* [READING PASSAGE]
####
The theater community remembers the extraordinary period between January and March 2020, as the industry and world came to a screeching halt.

Business was booming. Nearly 15 million people had seen Broadway shows during the 2018-19 season. The total box office gross was $1.8 billion. And as the calendar pages flipped to January 2020, every theater had been booked for what was expected to be a prosperous spring, with 21 productions scheduled to open between the first of the year and the late-April Tony Awards cut-off.

By Friday, March 13, that was all moot. The curtain had unceremoniously fallen the afternoon before by order of New York State, as cases of the novel coronavirus ravaged the city and rapidly filled hospitals beyond capacity. There were hundreds of different ways to have seen this eventuality coming — audiences began to thin, whole companies and other theater personnel were getting sick — but Broadway lives by one motto: The show must go on.
####
* [TASK REQUIREMENTS] Write the next part of the passage on Broadway's 2020 shutdown, picking up after its final sentence. The data that follows has no connection to the passage on Broadway's 2020 shutdown.

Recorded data
####
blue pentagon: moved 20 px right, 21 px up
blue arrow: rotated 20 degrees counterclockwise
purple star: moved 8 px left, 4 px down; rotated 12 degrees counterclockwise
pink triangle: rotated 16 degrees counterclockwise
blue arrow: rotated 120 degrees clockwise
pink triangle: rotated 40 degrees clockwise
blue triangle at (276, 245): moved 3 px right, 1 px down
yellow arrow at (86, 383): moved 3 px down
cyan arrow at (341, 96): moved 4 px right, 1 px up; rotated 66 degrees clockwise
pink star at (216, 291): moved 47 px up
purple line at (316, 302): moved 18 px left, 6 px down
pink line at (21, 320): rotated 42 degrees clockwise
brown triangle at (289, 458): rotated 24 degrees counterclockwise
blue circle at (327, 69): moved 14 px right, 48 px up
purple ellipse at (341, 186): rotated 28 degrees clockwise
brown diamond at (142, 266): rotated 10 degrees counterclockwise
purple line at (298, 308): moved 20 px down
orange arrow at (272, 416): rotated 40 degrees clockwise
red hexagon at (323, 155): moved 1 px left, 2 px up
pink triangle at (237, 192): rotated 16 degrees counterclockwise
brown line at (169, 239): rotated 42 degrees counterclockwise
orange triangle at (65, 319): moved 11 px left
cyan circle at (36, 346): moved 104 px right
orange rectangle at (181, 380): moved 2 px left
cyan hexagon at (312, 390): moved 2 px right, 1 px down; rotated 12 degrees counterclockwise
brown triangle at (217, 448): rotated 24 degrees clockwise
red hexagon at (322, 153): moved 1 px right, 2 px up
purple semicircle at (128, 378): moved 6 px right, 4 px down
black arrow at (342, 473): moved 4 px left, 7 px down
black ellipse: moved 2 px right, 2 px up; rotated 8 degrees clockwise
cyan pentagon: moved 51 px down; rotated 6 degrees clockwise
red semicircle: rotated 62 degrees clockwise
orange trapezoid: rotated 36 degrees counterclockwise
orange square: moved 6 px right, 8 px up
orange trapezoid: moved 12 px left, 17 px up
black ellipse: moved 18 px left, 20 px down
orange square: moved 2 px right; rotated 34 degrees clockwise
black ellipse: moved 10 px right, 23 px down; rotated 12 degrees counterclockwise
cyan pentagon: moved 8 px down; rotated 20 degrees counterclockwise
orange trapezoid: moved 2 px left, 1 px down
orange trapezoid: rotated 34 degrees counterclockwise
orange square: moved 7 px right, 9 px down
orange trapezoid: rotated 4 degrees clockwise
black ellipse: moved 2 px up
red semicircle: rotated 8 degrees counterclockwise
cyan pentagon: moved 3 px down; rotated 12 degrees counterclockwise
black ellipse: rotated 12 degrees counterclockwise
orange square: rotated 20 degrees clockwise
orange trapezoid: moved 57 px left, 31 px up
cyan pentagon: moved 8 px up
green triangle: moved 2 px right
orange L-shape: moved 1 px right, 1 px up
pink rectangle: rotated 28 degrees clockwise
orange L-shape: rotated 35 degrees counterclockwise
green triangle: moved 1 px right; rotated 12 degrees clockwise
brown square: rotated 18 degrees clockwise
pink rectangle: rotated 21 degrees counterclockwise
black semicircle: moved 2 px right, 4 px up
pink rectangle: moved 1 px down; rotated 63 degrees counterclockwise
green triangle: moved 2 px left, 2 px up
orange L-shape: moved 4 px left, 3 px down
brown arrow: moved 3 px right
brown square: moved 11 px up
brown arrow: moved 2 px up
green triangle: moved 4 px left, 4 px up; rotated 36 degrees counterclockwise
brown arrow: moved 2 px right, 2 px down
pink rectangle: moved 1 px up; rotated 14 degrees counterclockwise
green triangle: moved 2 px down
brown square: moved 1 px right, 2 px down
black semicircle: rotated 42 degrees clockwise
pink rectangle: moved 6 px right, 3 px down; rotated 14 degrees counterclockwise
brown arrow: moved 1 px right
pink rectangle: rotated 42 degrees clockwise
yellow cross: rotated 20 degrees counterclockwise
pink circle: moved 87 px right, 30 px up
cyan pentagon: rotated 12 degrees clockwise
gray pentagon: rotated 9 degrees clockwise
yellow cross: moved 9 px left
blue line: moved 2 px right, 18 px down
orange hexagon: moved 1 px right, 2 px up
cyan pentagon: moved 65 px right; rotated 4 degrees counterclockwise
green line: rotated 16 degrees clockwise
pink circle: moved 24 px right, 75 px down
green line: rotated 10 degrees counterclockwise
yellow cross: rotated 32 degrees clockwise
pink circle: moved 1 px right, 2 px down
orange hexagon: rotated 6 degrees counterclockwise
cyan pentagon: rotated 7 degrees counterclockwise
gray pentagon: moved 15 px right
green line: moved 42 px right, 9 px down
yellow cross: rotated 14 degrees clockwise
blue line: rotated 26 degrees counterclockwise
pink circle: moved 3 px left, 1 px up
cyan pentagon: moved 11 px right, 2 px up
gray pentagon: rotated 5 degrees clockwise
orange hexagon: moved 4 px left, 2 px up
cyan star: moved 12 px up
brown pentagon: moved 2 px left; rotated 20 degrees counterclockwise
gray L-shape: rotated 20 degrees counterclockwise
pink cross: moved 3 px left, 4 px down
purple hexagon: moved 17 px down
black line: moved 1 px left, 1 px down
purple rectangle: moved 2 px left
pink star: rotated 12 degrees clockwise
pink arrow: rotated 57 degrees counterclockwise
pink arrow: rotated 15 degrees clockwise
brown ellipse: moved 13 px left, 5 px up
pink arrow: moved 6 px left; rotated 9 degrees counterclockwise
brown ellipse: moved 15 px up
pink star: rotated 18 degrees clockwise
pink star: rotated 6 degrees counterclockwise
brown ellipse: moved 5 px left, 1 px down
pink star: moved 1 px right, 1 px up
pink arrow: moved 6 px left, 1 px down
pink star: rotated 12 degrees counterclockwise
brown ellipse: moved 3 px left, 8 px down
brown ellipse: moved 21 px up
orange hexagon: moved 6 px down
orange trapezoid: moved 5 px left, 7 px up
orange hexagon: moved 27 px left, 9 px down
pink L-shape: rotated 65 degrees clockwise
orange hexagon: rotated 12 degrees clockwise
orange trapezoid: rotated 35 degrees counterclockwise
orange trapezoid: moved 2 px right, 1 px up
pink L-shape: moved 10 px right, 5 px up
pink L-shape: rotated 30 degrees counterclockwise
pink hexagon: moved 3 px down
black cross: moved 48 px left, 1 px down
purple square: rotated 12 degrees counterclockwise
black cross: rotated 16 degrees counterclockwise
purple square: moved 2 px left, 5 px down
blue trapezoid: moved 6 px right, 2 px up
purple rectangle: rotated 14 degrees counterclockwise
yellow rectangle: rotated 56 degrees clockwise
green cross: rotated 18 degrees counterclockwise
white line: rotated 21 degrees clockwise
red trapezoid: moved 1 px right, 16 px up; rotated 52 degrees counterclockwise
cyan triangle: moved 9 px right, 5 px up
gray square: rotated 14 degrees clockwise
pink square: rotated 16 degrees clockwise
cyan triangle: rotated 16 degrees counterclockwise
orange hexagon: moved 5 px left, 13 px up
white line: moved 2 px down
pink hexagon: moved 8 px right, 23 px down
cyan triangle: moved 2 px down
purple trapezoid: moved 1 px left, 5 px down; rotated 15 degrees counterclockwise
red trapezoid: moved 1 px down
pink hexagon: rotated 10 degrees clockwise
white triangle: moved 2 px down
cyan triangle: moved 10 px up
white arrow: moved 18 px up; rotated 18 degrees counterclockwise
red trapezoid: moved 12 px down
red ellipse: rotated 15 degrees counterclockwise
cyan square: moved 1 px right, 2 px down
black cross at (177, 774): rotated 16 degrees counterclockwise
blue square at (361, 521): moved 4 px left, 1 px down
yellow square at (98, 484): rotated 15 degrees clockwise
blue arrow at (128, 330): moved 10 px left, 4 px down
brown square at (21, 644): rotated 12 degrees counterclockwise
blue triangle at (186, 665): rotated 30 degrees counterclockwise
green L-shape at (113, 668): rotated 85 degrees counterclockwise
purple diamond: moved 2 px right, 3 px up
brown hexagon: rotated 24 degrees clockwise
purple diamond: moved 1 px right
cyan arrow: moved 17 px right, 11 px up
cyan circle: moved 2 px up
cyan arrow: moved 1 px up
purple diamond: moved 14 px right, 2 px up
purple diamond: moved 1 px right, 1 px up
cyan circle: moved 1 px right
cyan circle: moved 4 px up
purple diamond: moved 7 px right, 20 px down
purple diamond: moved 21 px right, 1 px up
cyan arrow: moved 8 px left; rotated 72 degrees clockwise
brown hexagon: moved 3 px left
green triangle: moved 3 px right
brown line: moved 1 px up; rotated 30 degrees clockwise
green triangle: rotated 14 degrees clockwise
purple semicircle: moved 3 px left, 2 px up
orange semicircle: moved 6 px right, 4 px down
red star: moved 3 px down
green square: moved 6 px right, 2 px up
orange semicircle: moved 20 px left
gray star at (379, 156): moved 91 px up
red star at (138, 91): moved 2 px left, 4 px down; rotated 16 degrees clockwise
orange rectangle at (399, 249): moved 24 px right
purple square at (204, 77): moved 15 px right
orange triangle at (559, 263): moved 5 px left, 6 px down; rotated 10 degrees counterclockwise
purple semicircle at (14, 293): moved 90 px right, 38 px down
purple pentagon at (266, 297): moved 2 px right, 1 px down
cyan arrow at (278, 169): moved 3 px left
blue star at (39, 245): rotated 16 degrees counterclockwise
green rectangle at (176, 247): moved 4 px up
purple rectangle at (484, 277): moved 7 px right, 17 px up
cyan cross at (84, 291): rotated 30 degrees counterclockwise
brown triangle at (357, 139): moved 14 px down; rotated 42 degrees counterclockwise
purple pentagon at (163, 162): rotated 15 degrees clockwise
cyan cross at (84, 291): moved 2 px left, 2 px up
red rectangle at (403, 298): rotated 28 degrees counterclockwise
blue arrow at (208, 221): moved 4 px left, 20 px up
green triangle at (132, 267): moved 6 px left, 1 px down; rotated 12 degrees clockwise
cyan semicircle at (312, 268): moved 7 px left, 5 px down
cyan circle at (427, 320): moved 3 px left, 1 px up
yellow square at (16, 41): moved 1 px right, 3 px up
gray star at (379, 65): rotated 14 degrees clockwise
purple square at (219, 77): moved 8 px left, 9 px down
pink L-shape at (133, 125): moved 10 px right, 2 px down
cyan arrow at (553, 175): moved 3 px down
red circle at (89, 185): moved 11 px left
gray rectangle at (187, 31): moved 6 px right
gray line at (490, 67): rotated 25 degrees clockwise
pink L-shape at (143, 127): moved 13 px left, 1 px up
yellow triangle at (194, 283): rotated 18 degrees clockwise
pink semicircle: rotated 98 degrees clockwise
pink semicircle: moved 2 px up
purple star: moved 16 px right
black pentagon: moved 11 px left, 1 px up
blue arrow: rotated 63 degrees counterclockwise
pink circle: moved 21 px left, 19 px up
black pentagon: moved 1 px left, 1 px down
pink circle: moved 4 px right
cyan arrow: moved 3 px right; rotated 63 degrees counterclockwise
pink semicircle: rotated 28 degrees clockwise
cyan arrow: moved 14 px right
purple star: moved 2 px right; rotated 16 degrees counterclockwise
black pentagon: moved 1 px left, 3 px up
####
* [EXERCISE ANSWER]
The September 11 terrorist attacks kept Broadway closed for a few days. Labor strikes had darkened theaters in the past, but they were generally resolved within weeks. Covid-19 has caused the longest shutdown in the history of the Broadway industry, and while there are glimmers of hope on the horizon in the form of a vaccine, there is still no definitive end in sight.

As we hit the summer of 2020, I started documenting stories from across the Broadway community in an effort to make sense of it all. This is the first in a multi-part oral history of the Broadway industry shutdown, as told by the artists making theater eight times a week. These conversations have been lightly edited for clarity and nothing else, but they all paint a picture that could be a metaphor for the world itself: we were all blissfully naive to impending disaster, until.

Read each part here as they become available every Monday.

(© Tricia Baron)

In This Section:
Camille A. Brown, choreographer of Aida workshop
Kelly Devine, choreographer of Diana: A True Musical Story and Come From Away
Crystal A. Dickinson, actor in Gnit at Theatre for a New Audience
Brandon Dirden, actor in Take Me Out and director of Radio Golf at Two River Theater
Patsy Ferran, actor in Who's Afraid of Virginia Woolf?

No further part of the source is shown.